The story unfolds in one continuous chapter, told in the first person by the cranky, 65-year-old housekeeper, Dolores, who is explaining to police officers and a stenographer how and why she killed her husband, Joe, 30 years ago. At the same time, in her rambling monologue, she insists that she did not kill her longtime employer, Vera Donovan--notwithstanding what the residents of Little Tall Island may be whispering. Joe was a drinker, and, as Dolores gradually argues, he deserved to die for the horrifying crimes he committed against his family. But Vera, despite her cantankerous disposition as a lady governing her decaying estate with her precise rules about even the most mundane household chore ("Six pins! Remember to use six pins! Don't you let the wind blow my good sheets down to the corner of the yard!"), was a good woman--or at least not an evil one. She was the woman who hired the young Dolores and kept her on even after Dolores got pregnant again. Dolores cleaned and cared for her even as the old matron faded into senility.

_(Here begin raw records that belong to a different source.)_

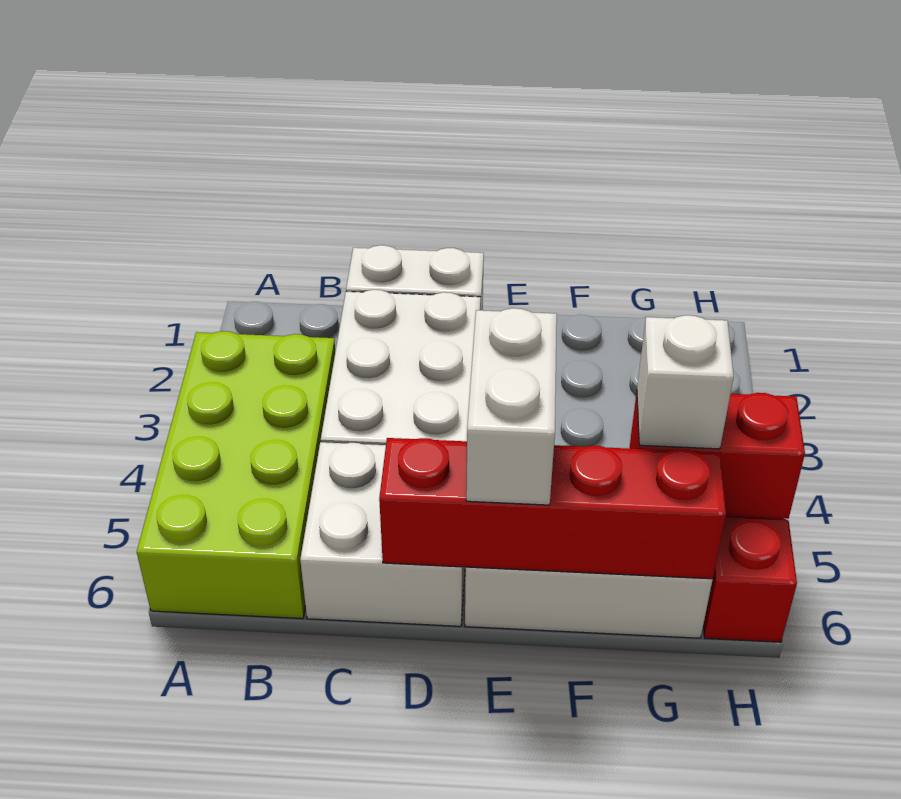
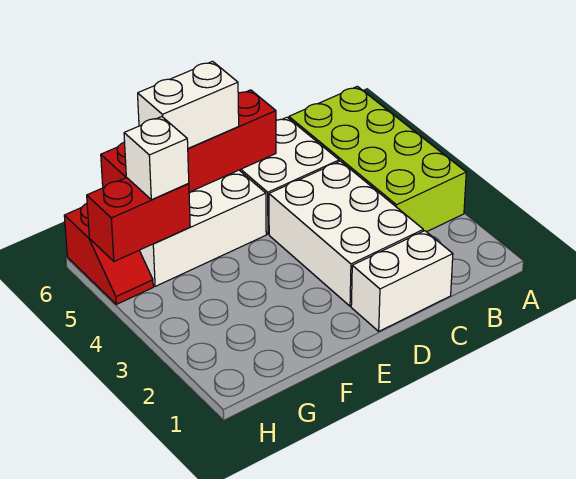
white brick E5:E6 level 3 -> white brick E6:F6 level 3

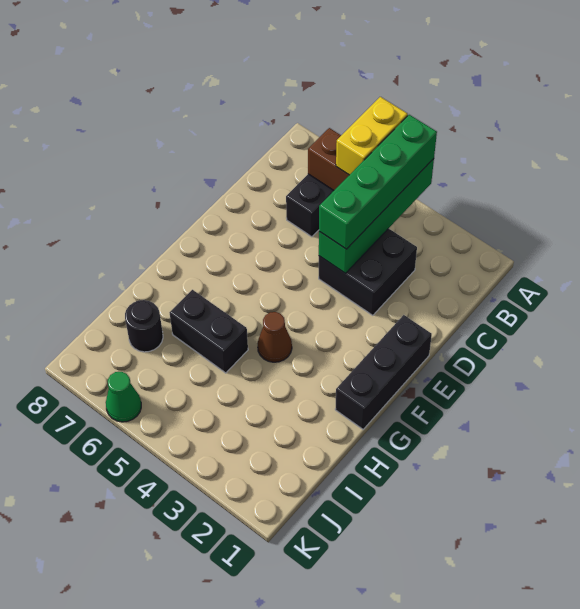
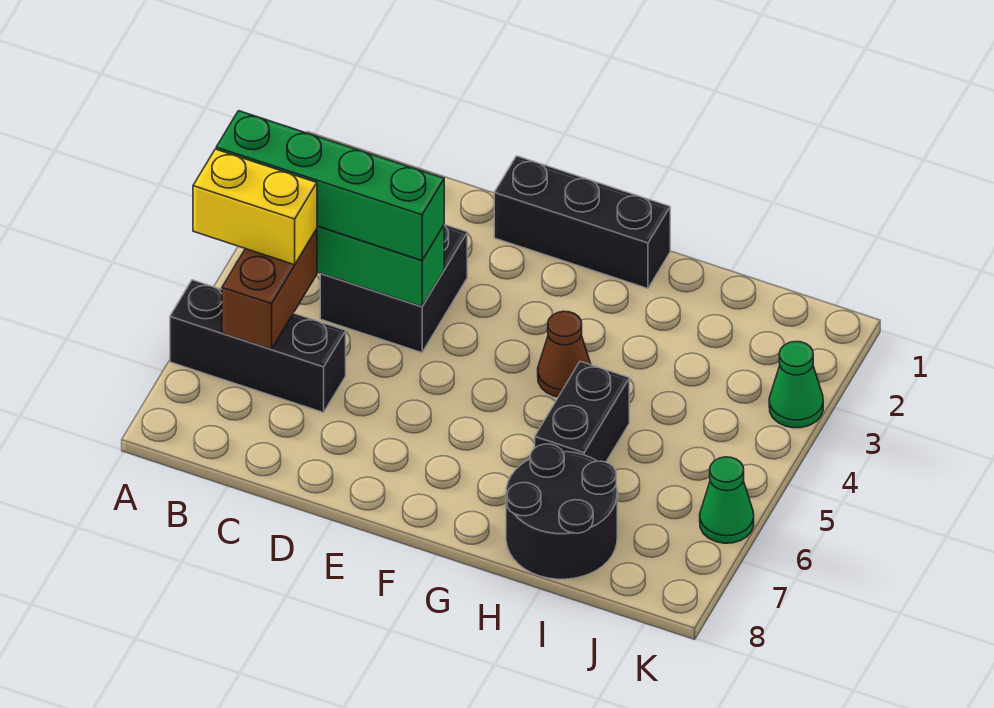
black round brick I7 level 1 -> black round brick H7:I8 level 1
none -> green cone K3 level 1

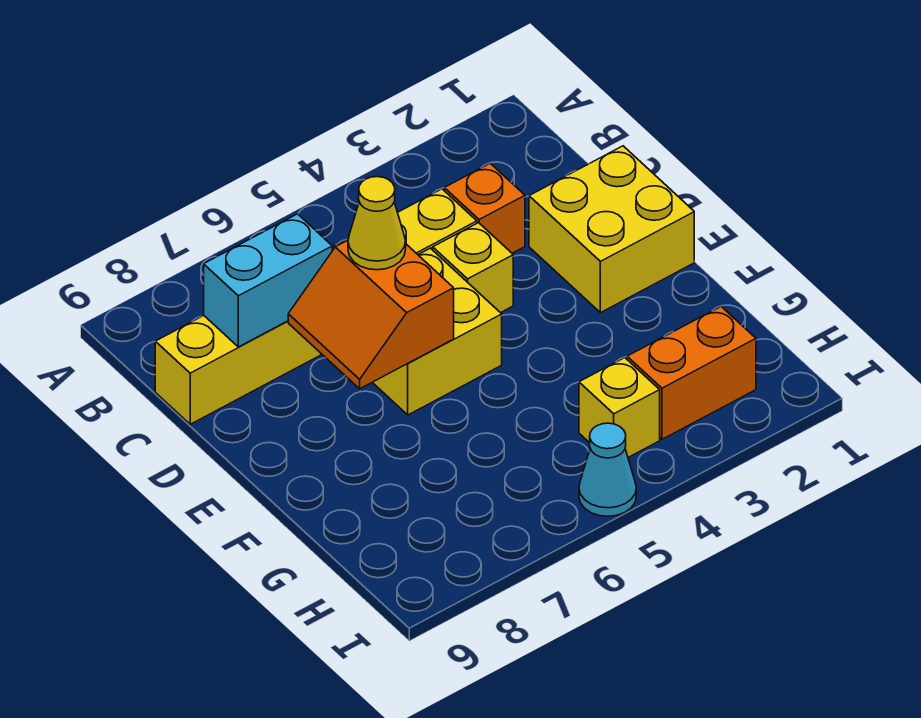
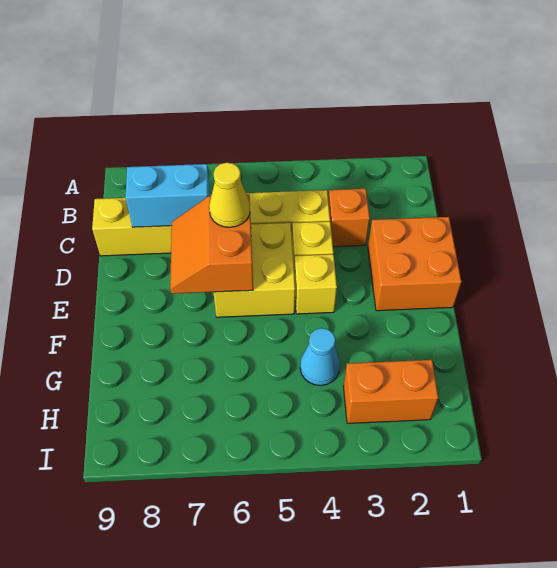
yellow brick D1:E2 level 1 -> orange brick D1:E2 level 1
yellow brick H4 level 1 -> yellow brick E4 level 1
cyan cone I5 level 1 -> cyan cone G4 level 1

Dolores Claiborne is a rich novel that recalls the regionalist writing of the turn of the century. It is a fine place for a skeptical newcomer--put off by King's reputation for outright terror--to start. And for fans, it is a book that offers new insights into an author who's an old favorite. --Patrick O'KelleyAbout the Author:
Stephen King lives in Maine and Florida with his wife, novelist Tabitha King. He has written more than forty books and two hundred short stories. He has won the World Fantasy Award, several Bram Stoker awards, and the O. Henry Award for his story “The Man in the Black Suit,” and is the 2003 recipient of The National Book Foundation Medal for Distinguished Contribution to American Letters.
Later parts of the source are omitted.